Signal of proteolytic antigen processing

We have previously demonstrated how the predictive power of NNAlign_MA is boosted when

incorporating information from the ligand source protein context (Figure 3). To further investigate

the source of this, and seek to relate the findings to specific proteolytic signals of antigen

processing, we in Figure 4, show sequence logos representing the N and C terminal context signal

contained within the EL data set. Here, all ligands were mapped to their antigen source protein to

extract ligand context of 6 residues (3 upstream and 3 downstream of the ligand). Along with the

context, 3 residues at each termini were extracted. A few observations can be made from this

figure: firstly, the signal is predominantly contained within the ligand rather than the context (Figure

4A).
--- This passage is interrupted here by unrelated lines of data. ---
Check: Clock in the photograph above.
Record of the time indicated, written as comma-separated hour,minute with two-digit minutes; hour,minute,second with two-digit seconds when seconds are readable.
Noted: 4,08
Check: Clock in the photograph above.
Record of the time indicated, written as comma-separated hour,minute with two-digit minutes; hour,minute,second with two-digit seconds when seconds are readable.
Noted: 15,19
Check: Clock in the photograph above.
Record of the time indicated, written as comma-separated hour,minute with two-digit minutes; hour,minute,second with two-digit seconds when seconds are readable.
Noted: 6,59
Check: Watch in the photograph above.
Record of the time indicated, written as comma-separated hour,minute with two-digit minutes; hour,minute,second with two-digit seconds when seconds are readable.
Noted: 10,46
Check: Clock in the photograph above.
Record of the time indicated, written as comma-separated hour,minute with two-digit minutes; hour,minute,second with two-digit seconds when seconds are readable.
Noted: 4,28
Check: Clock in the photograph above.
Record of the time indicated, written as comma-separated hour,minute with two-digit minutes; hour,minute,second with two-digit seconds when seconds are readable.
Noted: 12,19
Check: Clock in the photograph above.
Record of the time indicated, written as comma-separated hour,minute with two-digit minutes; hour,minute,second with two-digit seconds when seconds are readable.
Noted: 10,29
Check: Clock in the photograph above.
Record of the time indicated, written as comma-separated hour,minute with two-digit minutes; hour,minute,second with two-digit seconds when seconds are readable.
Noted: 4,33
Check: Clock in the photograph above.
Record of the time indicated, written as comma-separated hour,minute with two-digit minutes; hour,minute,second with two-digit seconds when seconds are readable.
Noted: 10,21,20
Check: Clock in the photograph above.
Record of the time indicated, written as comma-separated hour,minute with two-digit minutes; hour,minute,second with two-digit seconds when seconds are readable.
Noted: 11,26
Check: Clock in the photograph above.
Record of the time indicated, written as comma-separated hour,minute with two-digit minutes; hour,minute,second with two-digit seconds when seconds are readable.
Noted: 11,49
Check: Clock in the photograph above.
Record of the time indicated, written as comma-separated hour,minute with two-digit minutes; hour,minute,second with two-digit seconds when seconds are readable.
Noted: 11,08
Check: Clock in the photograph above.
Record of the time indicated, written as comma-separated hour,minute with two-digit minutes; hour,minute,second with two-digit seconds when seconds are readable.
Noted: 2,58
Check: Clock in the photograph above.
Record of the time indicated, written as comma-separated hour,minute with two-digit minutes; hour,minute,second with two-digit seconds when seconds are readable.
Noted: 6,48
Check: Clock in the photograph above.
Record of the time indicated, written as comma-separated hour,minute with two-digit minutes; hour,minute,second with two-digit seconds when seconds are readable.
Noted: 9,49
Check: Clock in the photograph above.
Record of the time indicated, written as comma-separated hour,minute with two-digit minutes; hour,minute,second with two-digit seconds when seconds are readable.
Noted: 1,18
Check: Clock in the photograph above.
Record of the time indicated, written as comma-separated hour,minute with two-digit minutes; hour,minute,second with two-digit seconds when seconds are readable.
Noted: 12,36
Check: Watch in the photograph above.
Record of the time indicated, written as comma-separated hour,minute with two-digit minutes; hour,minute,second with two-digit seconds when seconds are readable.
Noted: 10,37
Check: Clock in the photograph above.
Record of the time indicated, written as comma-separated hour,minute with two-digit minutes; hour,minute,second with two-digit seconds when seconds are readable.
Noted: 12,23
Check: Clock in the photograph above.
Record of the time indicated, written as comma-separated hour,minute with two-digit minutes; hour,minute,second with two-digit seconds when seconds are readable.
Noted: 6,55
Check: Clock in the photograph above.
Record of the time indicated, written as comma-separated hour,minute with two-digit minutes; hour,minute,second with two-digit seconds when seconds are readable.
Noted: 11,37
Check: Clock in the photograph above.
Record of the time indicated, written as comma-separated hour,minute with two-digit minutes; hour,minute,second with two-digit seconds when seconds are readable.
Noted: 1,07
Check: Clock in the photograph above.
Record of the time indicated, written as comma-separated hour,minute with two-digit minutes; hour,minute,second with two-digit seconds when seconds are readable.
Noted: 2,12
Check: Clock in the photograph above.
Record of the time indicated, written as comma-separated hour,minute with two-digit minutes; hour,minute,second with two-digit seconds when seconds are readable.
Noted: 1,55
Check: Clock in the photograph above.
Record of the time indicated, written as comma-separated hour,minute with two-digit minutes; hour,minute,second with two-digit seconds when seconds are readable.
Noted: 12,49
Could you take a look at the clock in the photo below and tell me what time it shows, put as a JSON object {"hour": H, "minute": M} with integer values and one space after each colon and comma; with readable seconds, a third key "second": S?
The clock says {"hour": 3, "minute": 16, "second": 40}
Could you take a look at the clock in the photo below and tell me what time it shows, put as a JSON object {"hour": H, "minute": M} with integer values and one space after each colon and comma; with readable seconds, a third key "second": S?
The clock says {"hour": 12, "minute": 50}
Secondly, the data show a pronounced enrichment of Proline in positions N+2 and C-2 in

agreement with earlier findings20. Finally, there is an enrichment for charged amino acids at both

termini. The two latter observations are supported by an unsupervised deconvolution of the context

motif using GibbsCluster32 (Figure 4B). This deconvolution clearly shows the strong preference for

P at positions N+2 and C-2, and displays further well-defined motifs supporting the notion that

proteolytic enzymes of more than one specificity are at play in the degradation of MHC II antigens

in agreement with earlier findings24. Analysing the data separately for DR, DQ and H2 molecules

revealed very similar results (see Supplementary Figures 5, 6 and 7), again suggesting that the

observed signal and identified motifs are related to antigen processing and not MHC binding.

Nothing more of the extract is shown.